Fijn voor de man, alhoewel.
Ik herinner mij dat hij enkele weken geleden opgevoerd werd op de frontpagina als de baarlijke duivel, een zwartgeblakerde fallus in een wolk van roet, zwavel en verderf.
Dat is dan bij dezen rechtgezet, helaas, voor de man zelf kan geen hulp meer baten. Hij heeft voorgoed afgedaan.

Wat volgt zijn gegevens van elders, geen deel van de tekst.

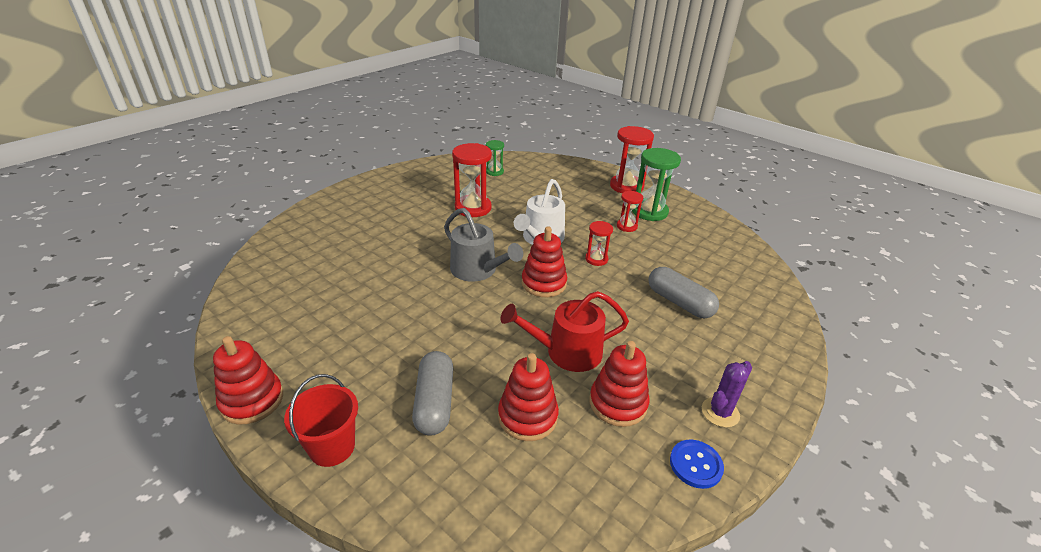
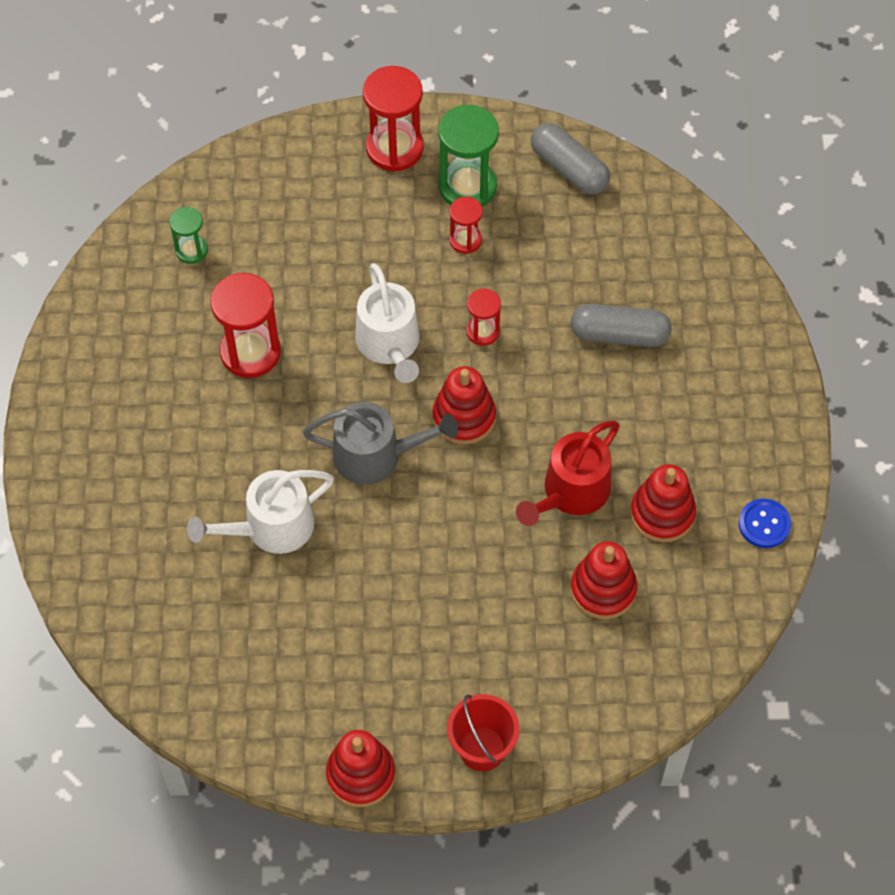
camera: 40 degrees left, 25 degrees up
(389, 265) = (271, 527): none -> white watering can
(434, 402) = (514, 642): grey capsule -> grey capsule (569, 169)
(720, 412) = (748, 454): purple cactus -> none

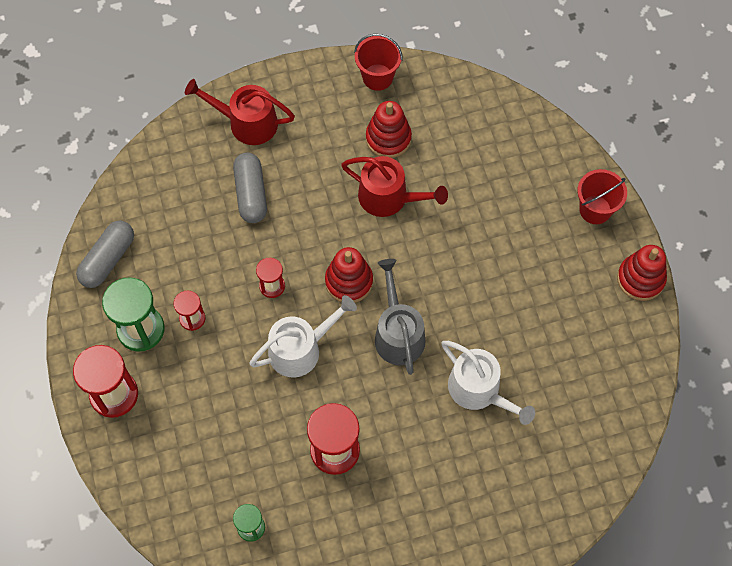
camera: 105 degrees left, 5 degrees up
(603, 589) = (456, 162): red stacking toy -> none
(727, 351) = (247, 123): none -> red watering can
(764, 524) = (377, 77): blue button -> red bucket

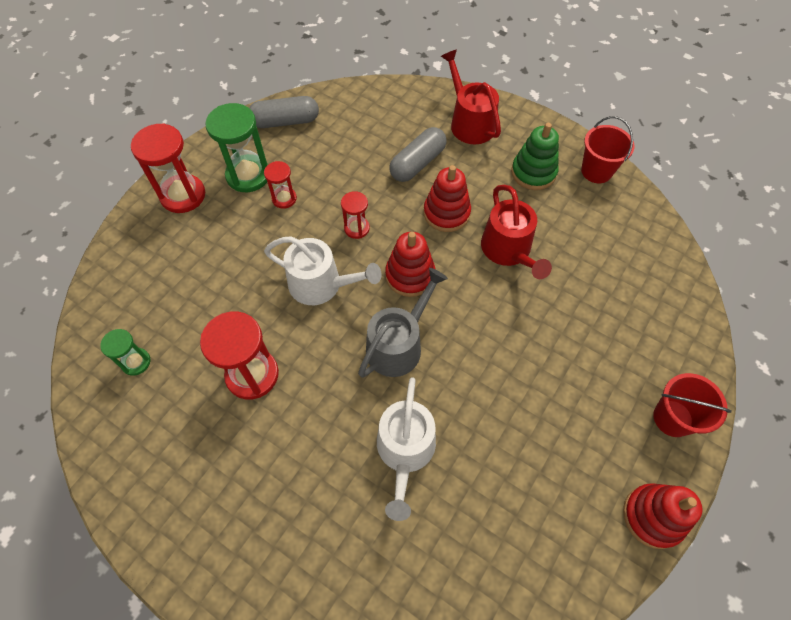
camera: 50 degrees right, 5 degrees down
(338, 120) = (533, 173): none -> green stacking toy
(388, 138) = (556, 214): red stacking toy -> red stacking toy (446, 213)

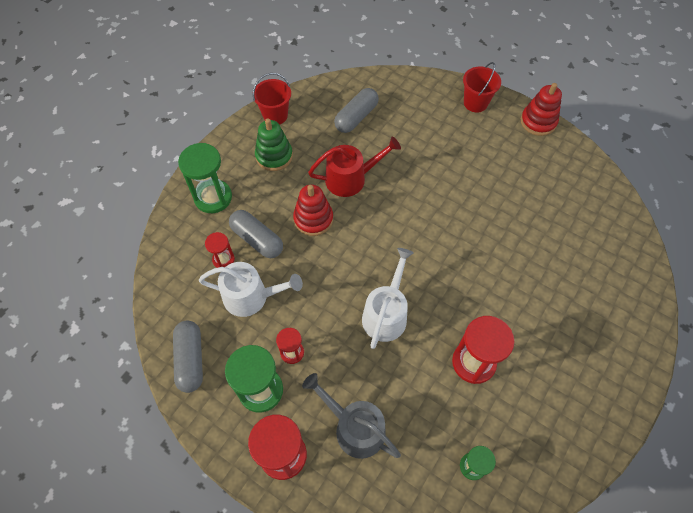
camera: 90 degrees left, 0 degrees up
(356, 228) = (328, 288): red hourglass -> red hourglass (223, 259)
(398, 345) = (438, 255): grey watering can -> grey watering can (355, 428)
(405, 451) = (519, 251): white watering can -> white watering can (251, 297)
(410, 275) = (375, 247): red stacking toy -> none
(469, 123) = (213, 197): red watering can -> green hourglass
(611, 257) = (356, 117): none -> grey capsule

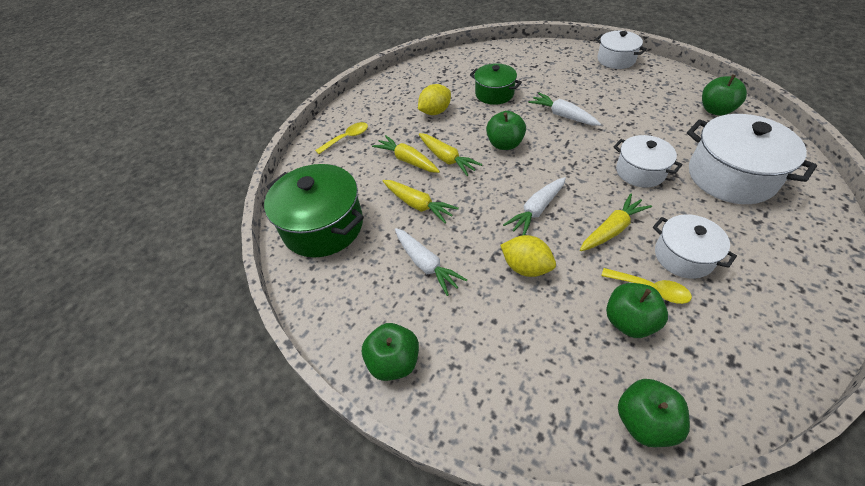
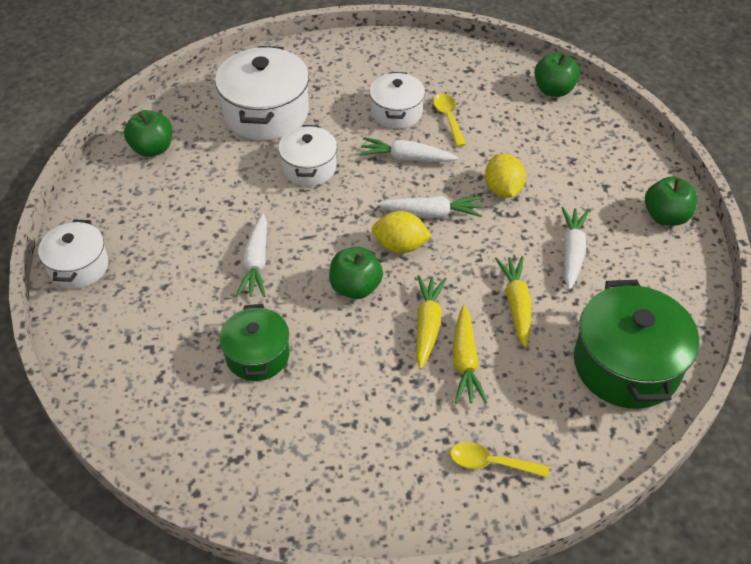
camera: 135 degrees left, 0 degrees up
(435, 112) = (350, 397): yellow lemon -> yellow lemon (400, 246)
(612, 229) = (406, 158): yellow carrot -> white carrot
(629, 321) = (489, 118): green apple -> none

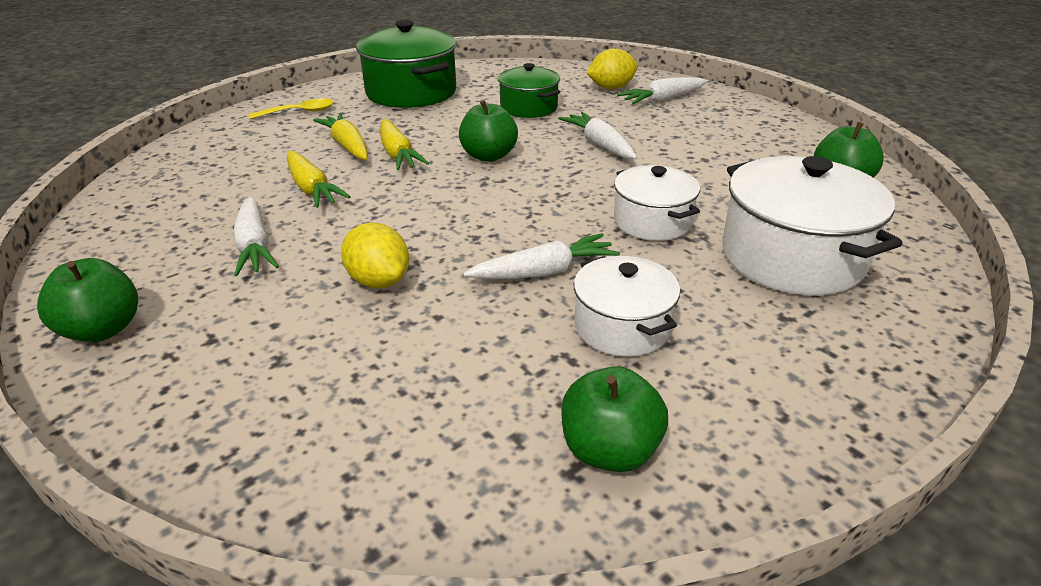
camera: 150 degrees right, 15 degrees down
(79, 266) = (736, 105): white pot -> none
(400, 246) = (471, 193): yellow lemon -> yellow lemon (611, 88)
(432, 213) = (458, 228): white carrot -> white carrot (662, 100)
(448, 118) = (532, 350): yellow spoon -> none
(553, 90) = (356, 499): green apple -> green apple (609, 450)
(626, 365) = (178, 182): green pot -> green pot (411, 92)

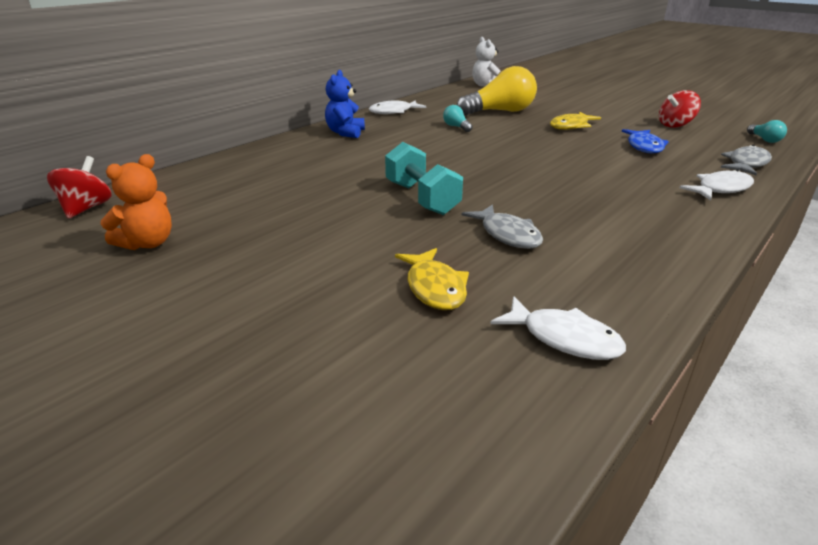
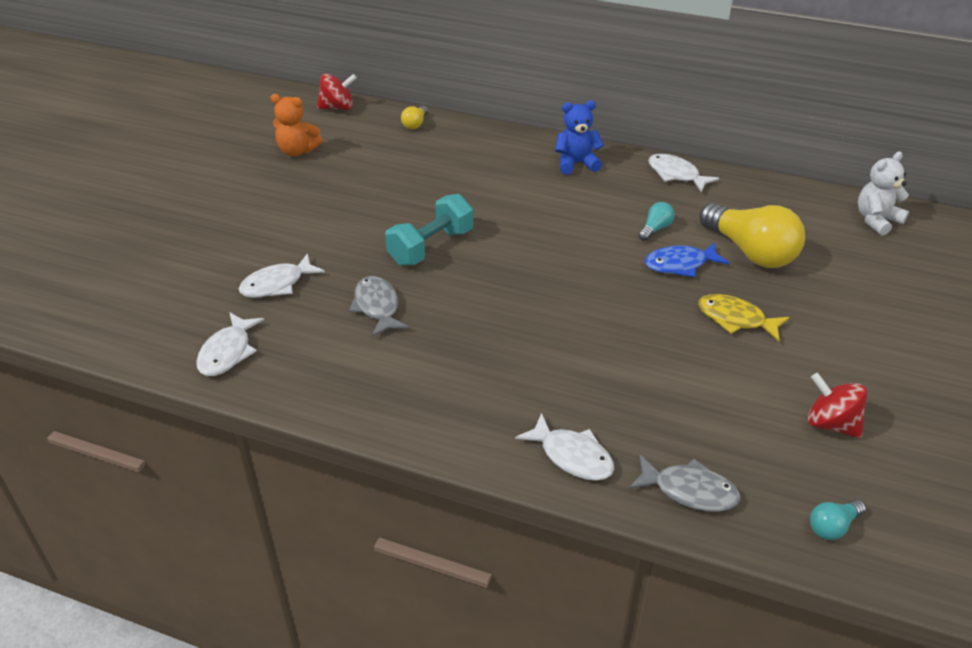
camera: 70 degrees right, 10 degrees up
(192, 176) = (415, 124): none -> yellow light bulb
(434, 288) = (277, 284): yellow fish -> white fish
(507, 235) = (377, 307): grey fish -> grey fish turned 120 degrees clockwise
(644, 147) = (694, 390): blue fish -> blue fish (680, 264)

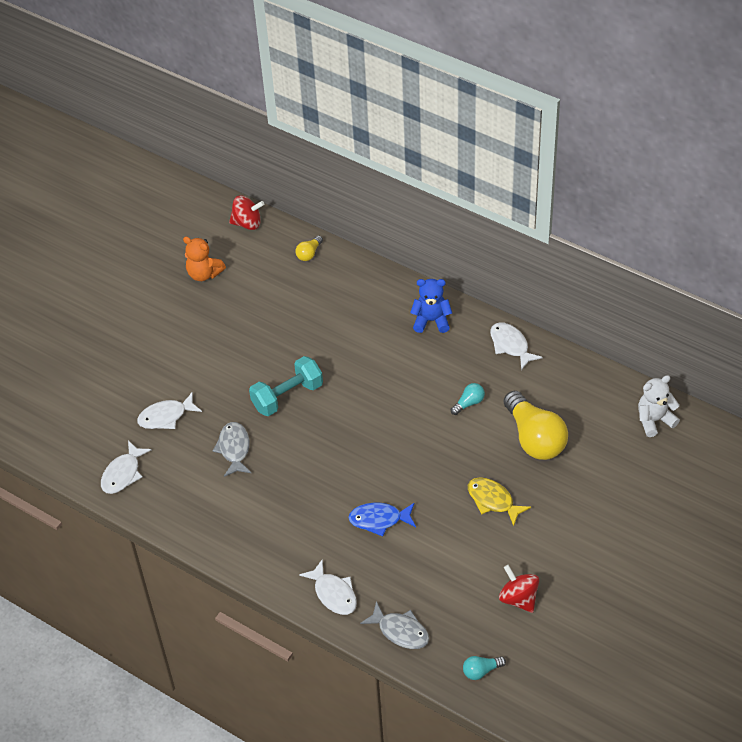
camera: 15 degrees right, 10 degrees up
(680, 264) = (473, 442): blue fish -> blue fish (379, 520)

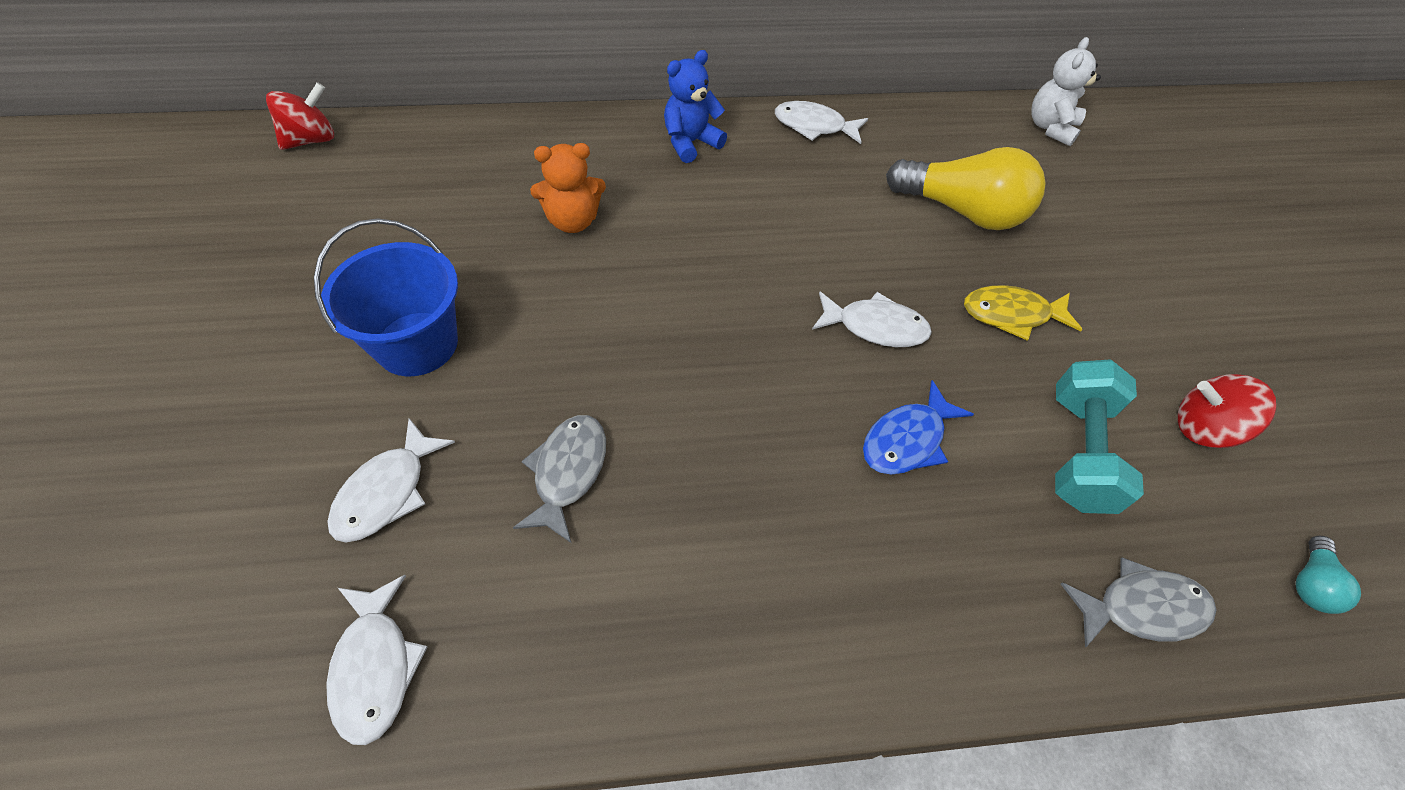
camera: 45 degrees left, 5 degrees up
(204, 274) = (288, 231): orange teddy bear -> orange teddy bear (573, 221)
(218, 361) = (417, 344): none -> blue bucket
(234, 449) = (568, 472): grey fish -> grey fish turned 60 degrees clockwise
(287, 396) = (584, 336): turquoise dumbbell -> turquoise dumbbell (1078, 452)
(309, 253) = (443, 138): yellow light bulb -> none
(333, 593) = (979, 621): white fish -> white fish (875, 327)
(469, 403) = (842, 212): turquoise light bulb -> none

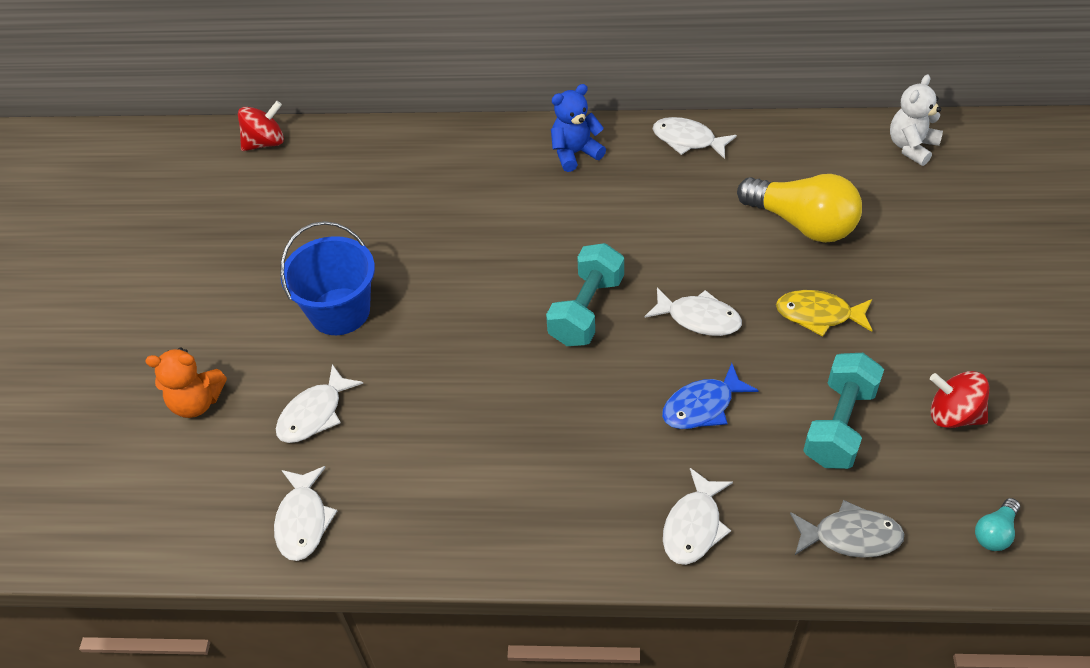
camera: 15 degrees right, 5 degrees down
(568, 472) = (441, 410): grey fish -> none
(573, 221) = (467, 219): orange teddy bear -> orange teddy bear (197, 402)
(737, 324) = (586, 310): none -> turquoise dumbbell
(938, 614) = (694, 526): none -> white fish

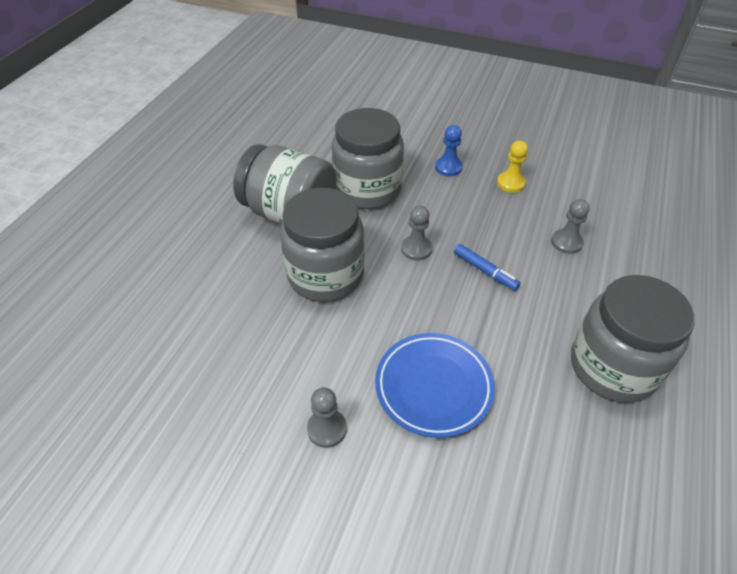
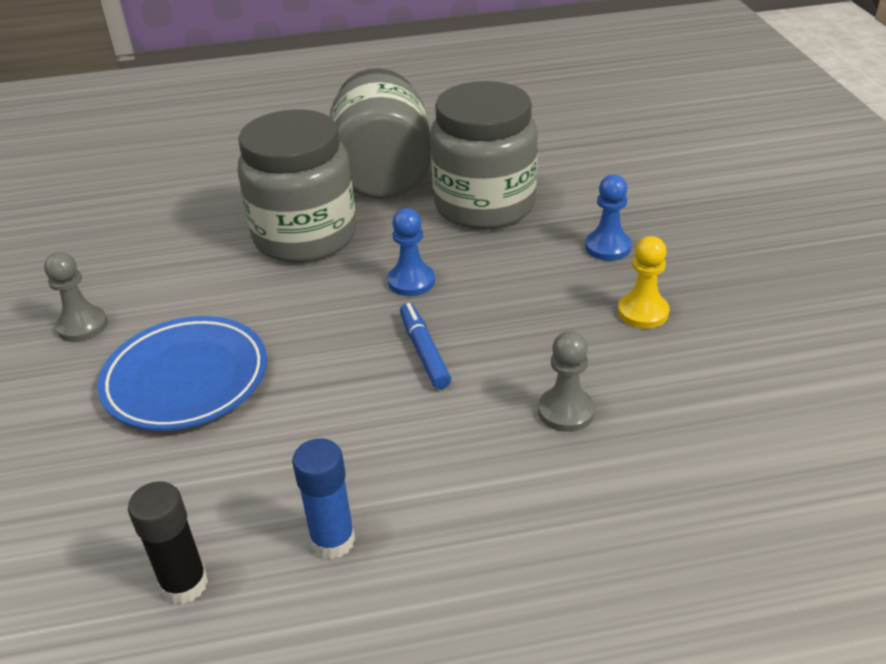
camera: 60 degrees right, 10 degrees down
(416, 249) = (411, 281): grey pawn -> blue pawn
(485, 271) = (424, 352): blue marker -> blue marker turned 150 degrees clockwise
(613, 367) = (333, 540): grey jar -> blue glue stick
(616, 444) = (184, 584): none -> black glue stick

Ik heb het vaak tegen mijn leerlingen gezegd: als jullie mij beu zijn of om een andere reden van mij af willen, dan is dat heel simpel. Ga naar de directeur, zeg dat ik je een klaslokaal heb ingesleurd en daar de meest onnoemelijke dingen met je heb gedaan. De rest gaat dan vanzelf.

De directeur verzekert je dat hij, in alle discretie, de zaak zal onderzoeken.
Een uur later weet heel de school het.
Twee uur later weet heel het dorp het.
's Anderendaags staat het in de krant.

Je privacy wordt natuurlijk gerespecteerd, je bent immers nog niet veroordeeld!
Dus kan je iets lezen in de trant van ,,.. onnoemelijke dingen te hebben gedaan met minstens één leerling, maar volgens onze bronnen zou dat slechts het topje van de ijsberg zijn. Het betreft G.B. (niet de dikke) uit Z., getrouwd met G.V. uit A., vader van L. en J., grootvader van M.
Vroeger hield hij zich veel bezig met t., als s. en r. Hij r. o.a. R. & J.  Of hij ook toen al onnoemelijke feiten heeft gepleegd, wordt nog onderzocht.''

Voila, moeilijker is het niet.

De voorbije jaren leek het soms echt op een heksenjacht, de kranten puilden uit van de pedofielen, kinderen werden in geblindeerde wagens naar school gebracht en een man alleen die op een bank een ijsje zat te eten opgepakt.

Nu wordt een voorzichtige tegenbeweging in gang gezet.
Vorige zaterdag zei een man tegen mij: ,,Ik ben groot geworden tussen paters en pastoors, en nooit heeft ook maar één van hen een vinger naar mij uitgestoken.''
Laf als ik ben, heb ik gedaan alsof zoiets alle lof verdient.
Maar ik dacht: en dan? Moeten die nu heilig verklaard worden? Of op het stadhuis ontvangen en bejubeld?

We moeten ook niet doen alsof de normale gang van zaken uitzondering is geworden.

Meer daarover in een volgende aflevering, featuring Dutroux!